Sunday, March 18, 2007

That $8 hotel

What’s the big deal? Everyone wants to know about the $8 a night hotel. Actually, it was a “guest house,” had a bed, and a mosquito net, and an actual bathroom. The big red bug that scurried under the bed when I first arrived in was included in the price. Eventually there was light, once they got petrol for the generator. So no problems.

The bug liked to whiz out from under the bed and hide under my sandals, which was his downfall. I whacked him with a Teva and he went to that big bug heaven in the sky. (No, Sarah, it wasn’t a “palmetto bug,” just some 3-inch African bug with lots of legs.)

Oh, yes, and it had a cold shower, which was just a shower head on the wall of the bathroom, but it WAS a shower, and cold is relative. And a window that I had to have open because it was so hot inside the net, no screen, so I kept the whacking-Tevas close by. Good for intruders of all species.

I took my flashlight and went looking for bottled water one evening in the row of little oil-lamp-lit booths that make up the shopping center. Ha – you would think I had said, “Do you have any Evian water please?” They looked at me both in awe and with something like amusement, and then I saw them selling people water in little plastic bags. (We’ve seen this before, people using straws to sip water from bags; the poor man’s Nalgene carrier.)

So what was I doing in this place? I jounced along the roads with a group of people from an organization called StraightTalk that does AIDS education. My assignment was to document a teachers’ training program that they are doing in neglected districts. In this case, it was Mayuge, in eastern Uganda, about three hours from Kampala. They offered to put me up in the one mzungu hotel in Iganga, where we stayed, but I decided that would be, well, mzungu-like.

I was there for three days of meetings – out in a lovely village set in lush, flat fields. The meetings were held in school classrooms, and there was the usual crush of students wanting to look at and touch the white woman. I don’t think they’ve ever seen this color skin before. In their fuchsia-pink uniforms they swarmed around me like mosquitoes and at first it was fun, then became a little alarming because there were so many and they were all trying to touch me. Except for a few, they did not speak English (they begin teaching in English in P5, which means the fifth primary grade). They were adorable, as are all the children here: barefoot, smiling, big huge eyes just full of questions.

The school served them a breakfast of maize porridge in little blue mugs. The porridge is cooked by a woman in traditional dress in the brick kitchen in a huge pot over a wood fire. The man in the picture brought the firewood on his bicycle. And during the day the students performed lots of tasks around the grounds: dumping garbage in a pit (where it is later burned), using hoes to widen paths, cleaning the classrooms. At the entrance to the school are dozens of signs about avoiding AIDS: “Virginity is healthy,” “Delay sex,” “AIDS kills.” (Yes, this is a primary school. AIDS has touched everyone.)

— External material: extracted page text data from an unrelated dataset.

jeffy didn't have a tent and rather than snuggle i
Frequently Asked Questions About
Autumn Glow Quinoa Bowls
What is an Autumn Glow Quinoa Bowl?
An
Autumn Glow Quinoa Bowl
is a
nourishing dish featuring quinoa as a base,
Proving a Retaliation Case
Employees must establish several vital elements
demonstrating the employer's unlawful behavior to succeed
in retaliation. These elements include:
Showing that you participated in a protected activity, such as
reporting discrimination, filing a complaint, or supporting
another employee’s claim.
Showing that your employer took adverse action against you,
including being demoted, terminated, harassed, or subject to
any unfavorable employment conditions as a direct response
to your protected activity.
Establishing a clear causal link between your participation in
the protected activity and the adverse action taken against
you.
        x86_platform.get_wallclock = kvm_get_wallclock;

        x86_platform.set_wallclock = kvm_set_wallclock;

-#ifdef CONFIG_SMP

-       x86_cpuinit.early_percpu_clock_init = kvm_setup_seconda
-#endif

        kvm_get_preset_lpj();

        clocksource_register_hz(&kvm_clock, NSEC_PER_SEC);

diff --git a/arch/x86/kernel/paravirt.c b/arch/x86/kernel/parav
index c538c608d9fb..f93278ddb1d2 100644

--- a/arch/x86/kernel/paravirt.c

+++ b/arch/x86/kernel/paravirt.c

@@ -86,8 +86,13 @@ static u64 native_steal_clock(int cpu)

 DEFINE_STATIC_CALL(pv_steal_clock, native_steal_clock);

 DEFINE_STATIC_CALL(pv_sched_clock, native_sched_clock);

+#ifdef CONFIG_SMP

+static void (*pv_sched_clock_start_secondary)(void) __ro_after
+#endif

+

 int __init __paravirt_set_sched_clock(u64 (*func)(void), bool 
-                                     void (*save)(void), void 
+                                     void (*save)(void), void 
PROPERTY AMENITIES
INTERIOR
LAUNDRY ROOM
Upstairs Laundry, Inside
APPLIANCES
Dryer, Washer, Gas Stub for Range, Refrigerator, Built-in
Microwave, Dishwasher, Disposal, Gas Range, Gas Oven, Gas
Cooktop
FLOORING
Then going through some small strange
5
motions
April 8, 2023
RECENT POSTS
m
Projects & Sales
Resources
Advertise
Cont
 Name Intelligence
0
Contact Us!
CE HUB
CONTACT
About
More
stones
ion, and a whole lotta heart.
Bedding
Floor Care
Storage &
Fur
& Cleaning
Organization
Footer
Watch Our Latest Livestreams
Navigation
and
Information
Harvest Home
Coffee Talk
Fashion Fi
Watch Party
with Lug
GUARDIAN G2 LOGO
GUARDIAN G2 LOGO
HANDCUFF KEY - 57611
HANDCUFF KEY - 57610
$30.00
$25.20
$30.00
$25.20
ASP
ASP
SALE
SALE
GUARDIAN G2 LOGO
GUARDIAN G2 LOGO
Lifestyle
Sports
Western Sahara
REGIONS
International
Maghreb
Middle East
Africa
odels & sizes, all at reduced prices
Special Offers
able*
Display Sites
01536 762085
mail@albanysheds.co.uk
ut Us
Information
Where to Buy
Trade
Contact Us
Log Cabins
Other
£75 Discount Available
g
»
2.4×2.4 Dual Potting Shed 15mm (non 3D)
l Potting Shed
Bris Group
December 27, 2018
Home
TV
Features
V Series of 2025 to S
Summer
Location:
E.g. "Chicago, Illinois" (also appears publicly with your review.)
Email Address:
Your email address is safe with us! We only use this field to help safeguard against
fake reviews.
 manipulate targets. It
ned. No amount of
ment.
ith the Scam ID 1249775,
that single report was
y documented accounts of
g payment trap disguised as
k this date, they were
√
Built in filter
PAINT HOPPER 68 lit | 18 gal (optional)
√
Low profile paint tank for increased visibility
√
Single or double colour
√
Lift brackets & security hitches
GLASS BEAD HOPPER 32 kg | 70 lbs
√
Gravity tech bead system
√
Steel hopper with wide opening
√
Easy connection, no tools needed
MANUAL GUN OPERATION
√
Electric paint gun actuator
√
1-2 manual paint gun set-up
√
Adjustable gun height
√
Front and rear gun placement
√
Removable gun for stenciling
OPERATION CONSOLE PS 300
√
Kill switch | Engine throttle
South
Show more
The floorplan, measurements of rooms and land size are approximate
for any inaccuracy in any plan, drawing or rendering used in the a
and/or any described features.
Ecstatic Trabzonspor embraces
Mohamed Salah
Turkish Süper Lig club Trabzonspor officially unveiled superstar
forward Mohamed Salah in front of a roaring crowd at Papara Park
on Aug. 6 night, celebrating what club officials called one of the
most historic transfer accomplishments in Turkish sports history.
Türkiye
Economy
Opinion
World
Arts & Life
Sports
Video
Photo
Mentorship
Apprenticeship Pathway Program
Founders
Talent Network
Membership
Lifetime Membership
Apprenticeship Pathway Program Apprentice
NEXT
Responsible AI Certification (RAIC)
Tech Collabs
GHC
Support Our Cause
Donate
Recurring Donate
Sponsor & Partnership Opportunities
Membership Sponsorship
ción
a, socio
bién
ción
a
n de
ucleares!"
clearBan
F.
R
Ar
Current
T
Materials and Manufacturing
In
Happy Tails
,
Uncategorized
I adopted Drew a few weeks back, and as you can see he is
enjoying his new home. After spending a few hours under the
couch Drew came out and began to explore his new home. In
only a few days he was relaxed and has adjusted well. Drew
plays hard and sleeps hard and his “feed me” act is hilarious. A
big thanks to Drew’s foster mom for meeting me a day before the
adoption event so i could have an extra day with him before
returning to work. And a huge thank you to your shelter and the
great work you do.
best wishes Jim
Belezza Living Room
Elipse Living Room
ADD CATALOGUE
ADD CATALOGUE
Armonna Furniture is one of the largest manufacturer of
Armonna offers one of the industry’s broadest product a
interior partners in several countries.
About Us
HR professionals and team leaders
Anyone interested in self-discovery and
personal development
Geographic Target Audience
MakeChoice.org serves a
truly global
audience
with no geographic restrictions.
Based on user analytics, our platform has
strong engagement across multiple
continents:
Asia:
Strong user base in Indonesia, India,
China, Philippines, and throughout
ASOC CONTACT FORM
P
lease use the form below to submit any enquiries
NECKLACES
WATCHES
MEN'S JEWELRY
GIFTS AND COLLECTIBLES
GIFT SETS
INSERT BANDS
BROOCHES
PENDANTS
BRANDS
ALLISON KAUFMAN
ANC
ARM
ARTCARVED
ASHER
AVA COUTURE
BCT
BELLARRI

We ate matoke (bananas steamed in banana leaves), cassava, rice, boiled chicken and beef for lunch, all ladled from big pots by the local women. Everyone ate with their fingers, scooping the matoke up and licking it off; me too. The leader of the workshop introduced me as a “very down-to-earth person – she eats what we eat.” I think it helped that I wouldn’t take any special treatment, including sitting on someone’s lap with my head smashed against the roof as 8 of us squeezed into a truck meant for 4 for the roller coaster ride on the red-dirt road.

Okay, so I pulled one mzungu thing. They were sending me back to Kampala by matatu/taxi. I watched the taxis on the way and thought, “Oh my gawd, this will take about 4 hours and they are filthy and crowded.” (Not to mention the carcasses of dead taxis you see everywhere.) So I pulled the age trick, told them how old I am and they insisted I get a driver home. I kind of like this being honest about age bit.